While walking down the street one day, a powerful senator is tragically hit by a truck and dies. His soul arrives in heaven and is met by St. Peter at the entrance.
"Welcome to Heaven," says St. Peter. "Before you settle in, because you were a high government official, we don't want to simply make decisions about your future. So what we'll do is have you spend one day in Hell and one in Heaven. Then you can choose where to spend eternity."
"Really, I've made up my mind. I want to be in Heaven," says the senator.
"I'm sorry but we have our rules." And with that, St. Peter escorts the senator to the elevator and he goes down, down, down to Hell.
The doors open and he finds himself in the middle of a green golf course. In the distance is a club and standing in front of it are many of his friends and other politicians who had worked with him, everyone is very happy and dressed in designer clothes. They run to greet him, hug him, and reminisce about the good times they had while getting rich courtesy of the taxpayers.
They play a friendly game of golf and then dine on lobster and caviar.
Also present is the Devil, who actually really is a very friendly guy who has a good time dancing and telling jokes. They are having such a good time that, before the senator realizes it, it is time to go.
Everyone gives him a big hug and waves while the elevator rises. The elevator goes up, up, up and the door reopens on Heaven where St. Peter is waiting for him.
"Now it's time to visit Heaven."
So 24 hours pass with the senator joining a group of contented souls moving from cloud to cloud, playing the harp and singing. They have a good time and, before he realizes it, the 24 hours have gone by and St. Peter returns.
"Well then, you've spent a day in Hell and another in Heaven. Now choose your eternity."
He reflects for a minute, then the answers: "Well, I would never have thought about this one, I mean Heaven has been delightful, but I think I would be better off in Hell."

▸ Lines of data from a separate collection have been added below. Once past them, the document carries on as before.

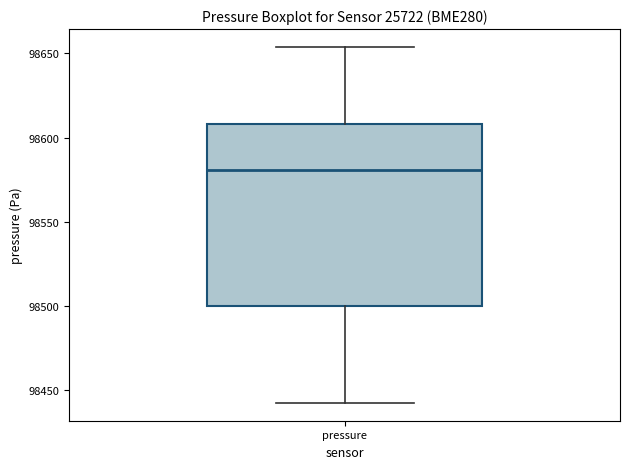

Read this box plot against the y-axis: the position of the median line, the range covered by the box, and the ends of both whiskers. The values are not printed on the chart, so give them approximately, as read against the axis.

median 98580, box 98500 to 98610, whiskers 98445 to 98655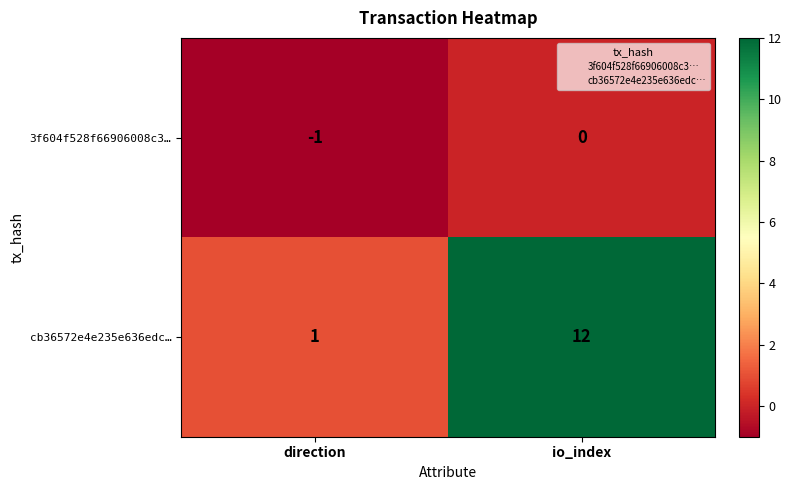

Which label corresponds to the largest value in the chart?

io_index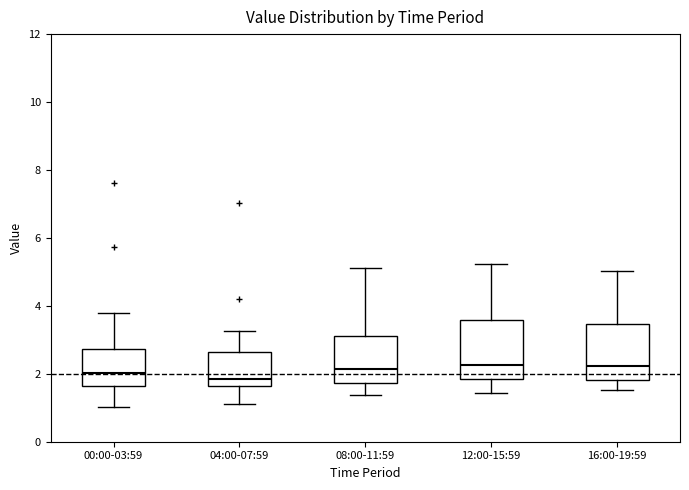

Reading left to right, transcribe this box plot: for each box, give where its median line is, the range the box spans, and where its two whiskers end, as read against the y-axis. The values are not printed on the chart, so give them approximately, as read against the axis.

00:00-03:59: median 2.0, box 1.6 to 2.8, whiskers 1.0 to 3.8
04:00-07:59: median 1.8, box 1.6 to 2.6, whiskers 1.2 to 3.2
08:00-11:59: median 2.2, box 1.8 to 3.2, whiskers 1.4 to 5.2
12:00-15:59: median 2.2, box 1.8 to 3.6, whiskers 1.4 to 5.2
16:00-19:59: median 2.2, box 1.8 to 3.4, whiskers 1.6 to 5.0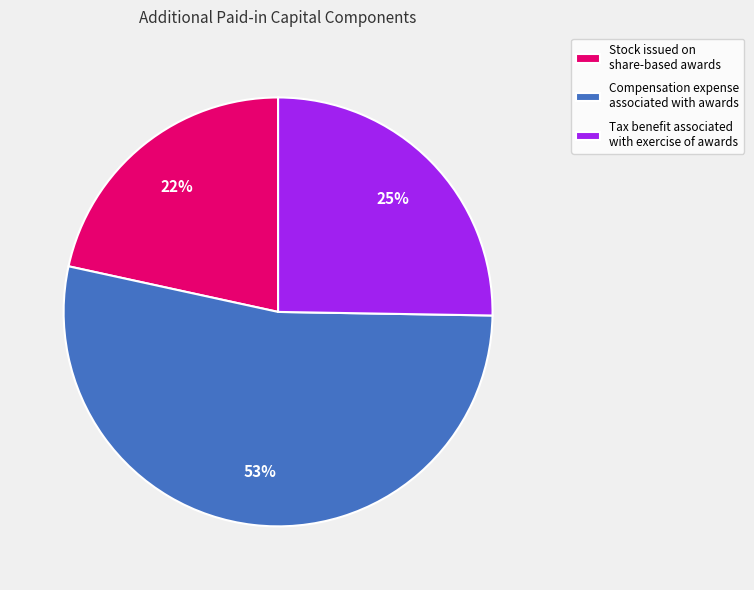

Is Compensation expense associated with awards the majority of the pie?

Yes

So Saint Peter escorts him to the elevator and he goes down, down, down to Hell. Now the doors of the elevator open and he is in the middle of a barren, shitty-smelling land covered with waste and garbage. He sees all his friends, dressed in rags, picking up the trash and putting it in black bags. The Devil comes over to the senator and lays an arm on his neck.
"I don't understand," stammers the senator. Yesterday I was here and there was a golf course and a club then we ate lobster and caviar...and danced and had a great time. Now, all there is a wasteland full of garbage and my friends look miserable.
The Devil looks at him, smiles and says, "Yesterday we were campaigning. Today you voted for us!"